Here are the 5 designers and artists who just won MacArthur Genius Grants

By Evan Nicole Brown

2019’s MacArthur Fellows have been announced, and all 26 awardees are, unsurprisingly, gifted innovators in their respective fields. This year, the prestigious annual award, which will bestow grants of $625,000 over a number of years upon honorees, is naming 26 fellows.

They include a refreshing number of individuals whose creative work is in conversation with social justice. Using design and art as a vehicle, these fellows are working to address large-scale political concerns and advocate for environmental change.

Here are the 5 designers and artists who just won MacArthur Genius Grants | DeviceDaily.com

Mel Chin

[Photo: John D. & Catherine T. MacArthur Foundation]
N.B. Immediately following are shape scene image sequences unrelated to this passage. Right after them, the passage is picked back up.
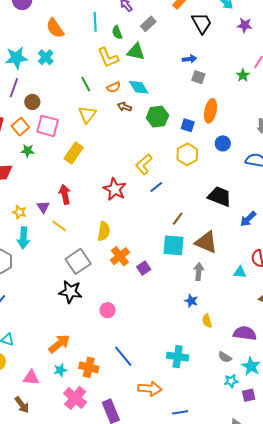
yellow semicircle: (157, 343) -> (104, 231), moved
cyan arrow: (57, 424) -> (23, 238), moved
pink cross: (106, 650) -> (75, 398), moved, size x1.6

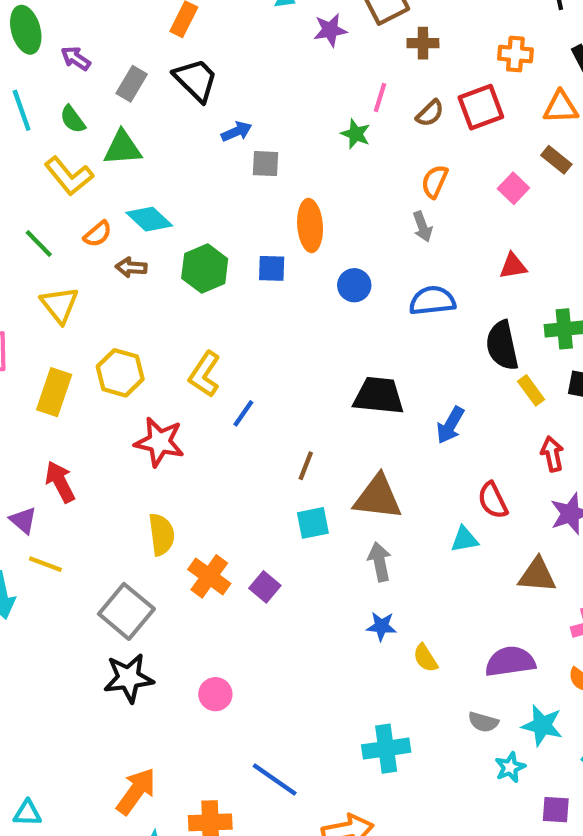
black trapezoid: (202, 23) -> (196, 80), moved
yellow hexagon: (187, 154) -> (120, 373), moved
yellow line: (59, 226) -> (45, 564), moved
cyan square: (174, 245) -> (313, 523), size x0.7
purple square: (249, 395) -> (556, 810), moved, turned 32

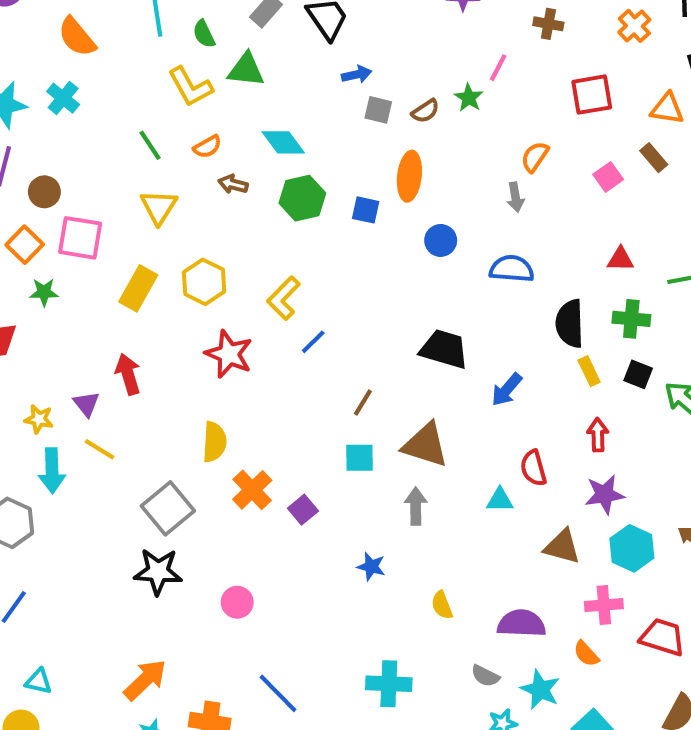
orange cross: (515, 54) -> (634, 26), moved, turned 32
brown semicircle: (430, 113) -> (425, 111), moved
cyan diamond: (149, 219) -> (283, 142), moved
red triangle: (513, 266) -> (620, 259), moved
blue star: (381, 626) -> (371, 567), moved

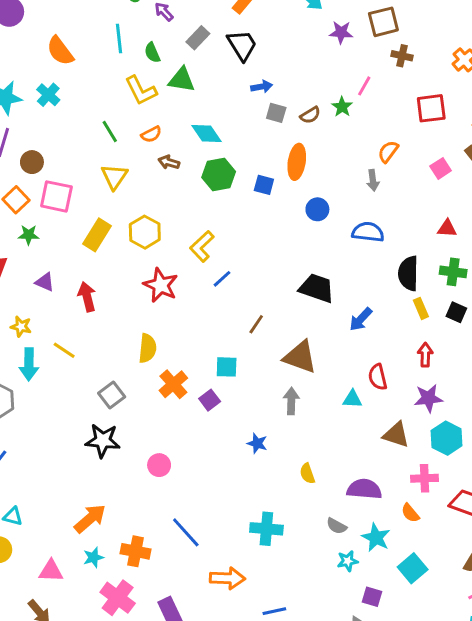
purple triangle: (86, 404) -> (45, 282), moved, turned -30
cyan square: (360, 458) -> (227, 367), moved
gray square: (168, 508) -> (112, 395), size x0.7

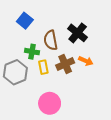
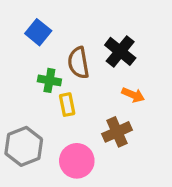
brown cross: (65, 64) -> (117, 132), moved
gray hexagon: (15, 72) -> (24, 146), moved

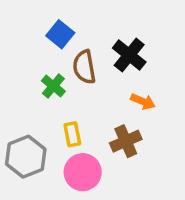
blue square: (38, 32) -> (60, 34), moved
green cross: (49, 80) -> (53, 86), turned 30
yellow rectangle: (67, 105) -> (72, 134), moved

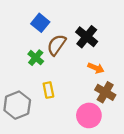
brown semicircle: (84, 67) -> (57, 45), turned 45
brown cross: (126, 141) -> (105, 92), moved, turned -36
pink circle: (83, 172) -> (89, 115), moved

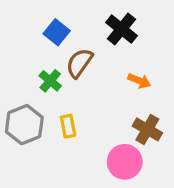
black cross: (87, 37) -> (121, 29), moved
orange arrow: (96, 68) -> (139, 81), moved
gray hexagon: (17, 105) -> (24, 125), moved

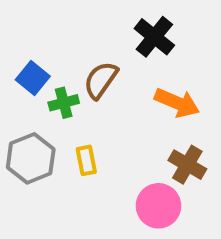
blue square: (57, 32) -> (33, 78), moved
green cross: (50, 81) -> (64, 103), turned 35
orange arrow: (139, 81) -> (177, 103), size x1.5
Mel Chin is an interdisciplinary artist whose collages, sculptures, animated films, and video games address environmental health. His Times Square-based public art installation, Unmoored, was unveiled last year and simulated the feeling of the iconic landmark area submerged under rising sea levels.

Walter Hood, a landscape artist based in Oakland, California, uses public space to enrich marginalized communities; through a combination of architecture and fine art, he has elevated vacant lots and freeway underpasses into sites of rich heritage and belonging.

His forthcoming landscape for the International African American Museum will be comprised of a memorial garden in honor of the enslaved Africans brought to America against their will.

Similarly, Emmanuel Pratt, a Chicago-based urban designer, transforms the city’s underserved neighborhoods into beacons for environmental progress. In 2011, he converted an abandoned warehouse into an aquaponics farm—a rich example of his eye for community development through smart and thoughtful design.

A visual artist, Jeffrey Gibson, is another fellow, whose indigenous heritage plays a central role in his craftsmanship. Gibson uses native North American materials such as sinew and elk hide to create a novel, yet historically rooted contemporary visual language.

 

Cameron Rowland, another artist, uses design as a commentary on justice; his visual work weaves research with activism in an attempt to make racial and economic inequality plain. Often, his exhibits center on objects built by underpaid prison inmates to shed light on the exploitative labor practices happening behind bars.

Ultimately, these artists and art-adjacent designers have been rewarded for their commitment to both aesthetics and activism—their work offers a promising perspective on our future.